### Source data
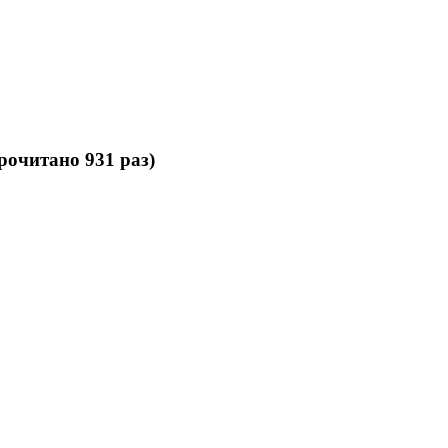
рочитано 931 раз)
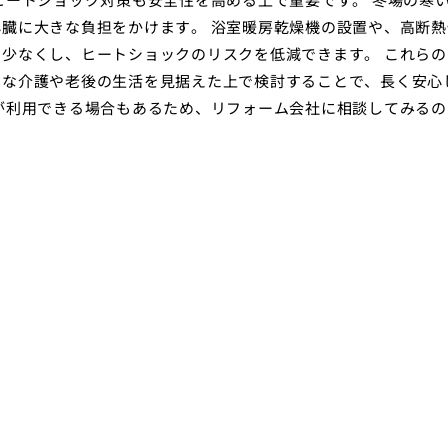
臓に大きな負担をかけます。 浴室暖房乾燥機の設置や、高断熱
少なくし、ヒートショックのリスクを低減できます。 これらの
的な介護や老後の生活を見据えた上で検討することで、長く安心
が利用できる場合もあるため、リフォーム会社に相談してみるの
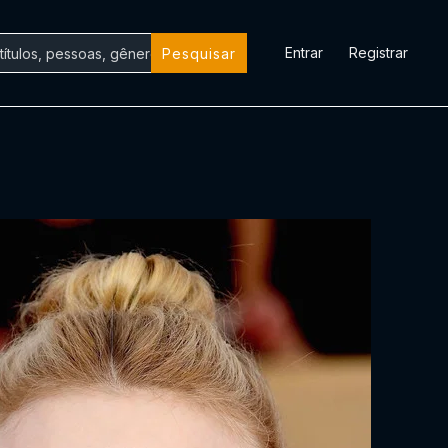
Entrar
Registrar
Pesquisar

### Work request
The entries are to be written out again exactly, without their pictures.

### Response for this exercise
рочитано 931 раз)
臓に大きな負担をかけます。 浴室暖房乾燥機の設置や、高断熱
少なくし、ヒートショックのリスクを低減できます。 これらの
的な介護や老後の生活を見据えた上で検討することで、長く安心
が利用できる場合もあるため、リフォーム会社に相談してみるの
Entrar
Registrar
Pesquisar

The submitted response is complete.